“You handled it well,” James praised. “That dinner. I heard about it from four separate people, which means by now the whole of London has heard about it, which was presumably the point.”
“It was not a strategy,” William said. “It was simply what happened.”
“Things that simply happen with you tend to have considerable effect.”
“I did not want her to stand there and take it.”
James nodded his head. “No,” he said quietly. “I imagine you didn’t.” He stood, set down his glass, and firmly clapped William once on the back. “I’ll wait by my carriage. Give you a moment.”
William looked at him.
James smiled. Not the practiced smile, but the real one, which appeared rarely and meant more for its rarity.
“Don’t do anything I would do or say anything I would say,” he said, then picked up his coat and was gone before William could respond.
The room fell quiet. The fire flickered. Downstairs, William could hear the carriage being brought around—the sound of hooves on gravel, a footman’s voice.
The house held the energy of an evening assembling itself, staff moving with the quiet efficiency of a household that knew what was expected and was delivering it.
William turned to look at the stairs. And stopped.
Cecily stood at the top of the stairs.
He had known the gown would be beautiful. Deep blue silk, simply cut, the kind of simplicity that required perfection to carry and carried it.
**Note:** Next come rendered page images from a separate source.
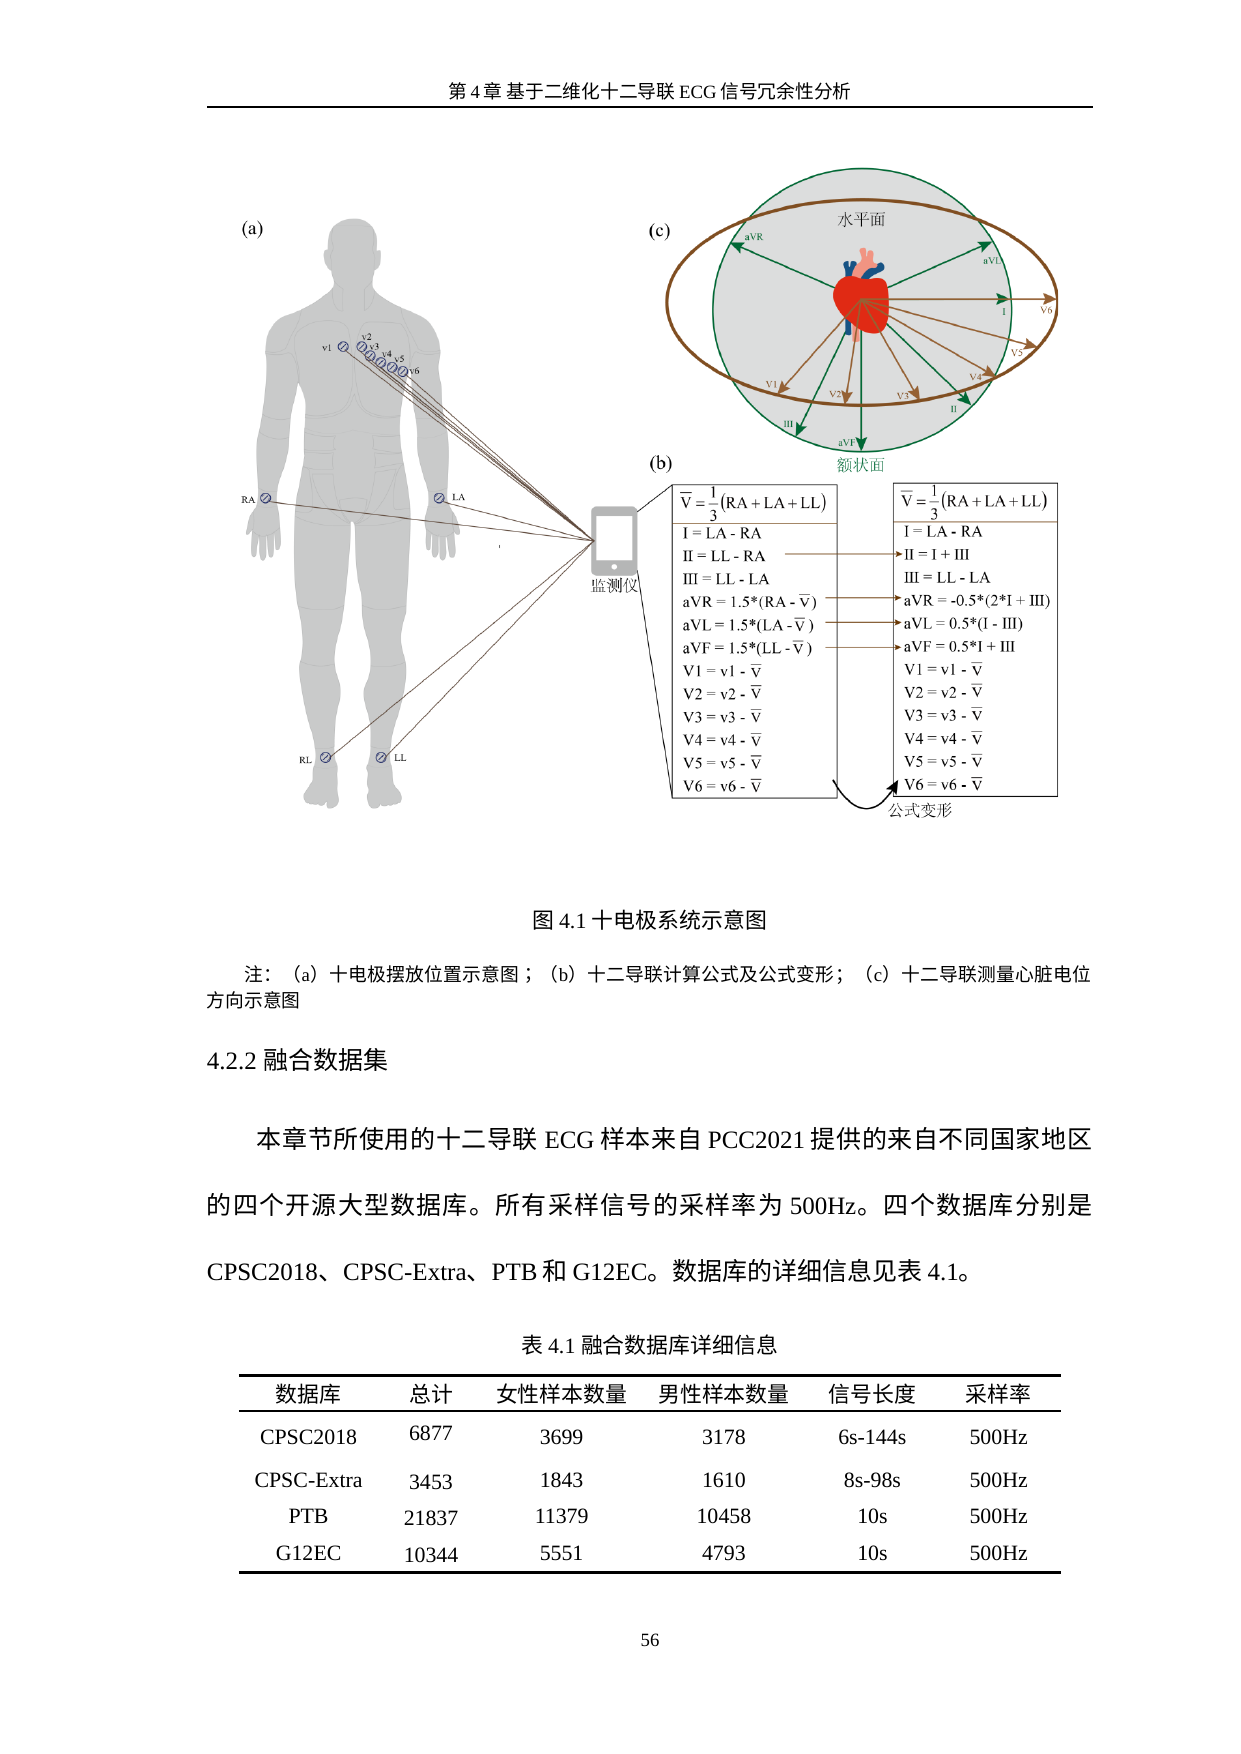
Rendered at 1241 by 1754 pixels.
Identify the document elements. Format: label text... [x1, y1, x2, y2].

table_header 信号长度 [808, 1377, 936, 1410]
table_cell 500Hz [936, 1412, 1061, 1461]
table_header 采样率 [936, 1377, 1061, 1410]
table_header 数据库 [239, 1377, 378, 1410]
text 本章节所使用的十二导联ECG样本来自PCC2021提供的来自不同国家地区的四个开源大型数据库。所有采样信号的采样率为500Hz。四个数据库分别是CPSC2018、CPSC-Extra、PTB和G12EC。数据库的详细信息见表4.1。 [207, 1104, 1093, 1303]
table_cell 10s [808, 1498, 936, 1534]
table_cell CPSC-Extra [239, 1461, 378, 1498]
picture [241, 148, 1059, 845]
table_cell G12EC [239, 1534, 378, 1571]
text 注：（a）十电极摆放位置示意图；（b）十二导联计算公式及公式变形；（c）十二导联测量心脏电位方向示意图 [207, 960, 1093, 1013]
table_cell 21837 [378, 1498, 484, 1534]
table_cell 500Hz [936, 1534, 1061, 1571]
table_cell 500Hz [936, 1461, 1061, 1498]
table_cell 5551 [484, 1534, 639, 1571]
text 图4.1 十电极系统示意图 [207, 902, 1093, 935]
table_cell 4793 [639, 1534, 808, 1571]
table_cell 10s [808, 1534, 936, 1571]
table_cell 10458 [639, 1498, 808, 1534]
table_cell 10344 [378, 1534, 484, 1571]
table_header 男性样本数量 [639, 1377, 808, 1410]
table_cell 500Hz [936, 1498, 1061, 1534]
table_cell 6s-144s [808, 1412, 936, 1461]
table_header 女性样本数量 [484, 1377, 639, 1410]
text 表4.1 融合数据库详细信息 [207, 1328, 1093, 1361]
table_header 总计 [378, 1377, 484, 1410]
table_cell PTB [239, 1498, 378, 1534]
table_cell 6877 [378, 1412, 484, 1461]
text 4.2.2 融合数据集 [207, 1025, 1093, 1092]
table_cell 8s-98s [808, 1461, 936, 1498]
table_cell CPSC2018 [239, 1412, 378, 1461]
table_cell 1610 [639, 1461, 808, 1498]
table_cell 3178 [639, 1412, 808, 1461]
table_cell 1843 [484, 1461, 639, 1498]
table_cell 3699 [484, 1412, 639, 1461]
table_cell 3453 [378, 1461, 484, 1498]
table_cell 11379 [484, 1498, 639, 1534]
Her hair was pinned up, with a few curls loose at her neck, and she wore the ring he had chosen in the jeweler’s shop in twenty-five minutes of pretending he wasn’t choosing it.
She was looking down at him with the composed expression she brought to rooms she was uncertain of.
He forgot to breathe.
Not figuratively. His chest simply stopped moving for one full second, the physical fact of her at the top of the stairs in the candlelight doing something to his capacity for basic function that he was not prepared for and could not immediately address.
He heard his own heartbeat.
He cleared his throat to recover. He was practiced at recovery. He schooled his features into something that gave nothing away and looked up at her with the crooked smile that had gotten him out of a great many difficult situations.
“You seem determined to distract half of London this evening,” he said as she descended.
She reached the bottom of the stairs and looked at him with the arched eyebrow she reserved for remarks that didn’t fool her.
“Half of London,” she repeated.
“At minimum.”
“And the other half?”
He offered his arm. “Will simply have to manage their disappointment.”
She took his arm. Her hand settled on his sleeve, a familiar cool light touch, and he was aware of it with the disproportionate clarity that had become standard where she was concerned.
“I was under the impression that you preferred distance,” she said as they moved toward the door.
“I prefer what is appropriate to the occasion.”
“And what is appropriate to this occasion?”
He glanced at her. The teasing glint in her eyes definitely tightened the knot in his chest, and he almost groaned.
“That remains to be seen,” he said instead.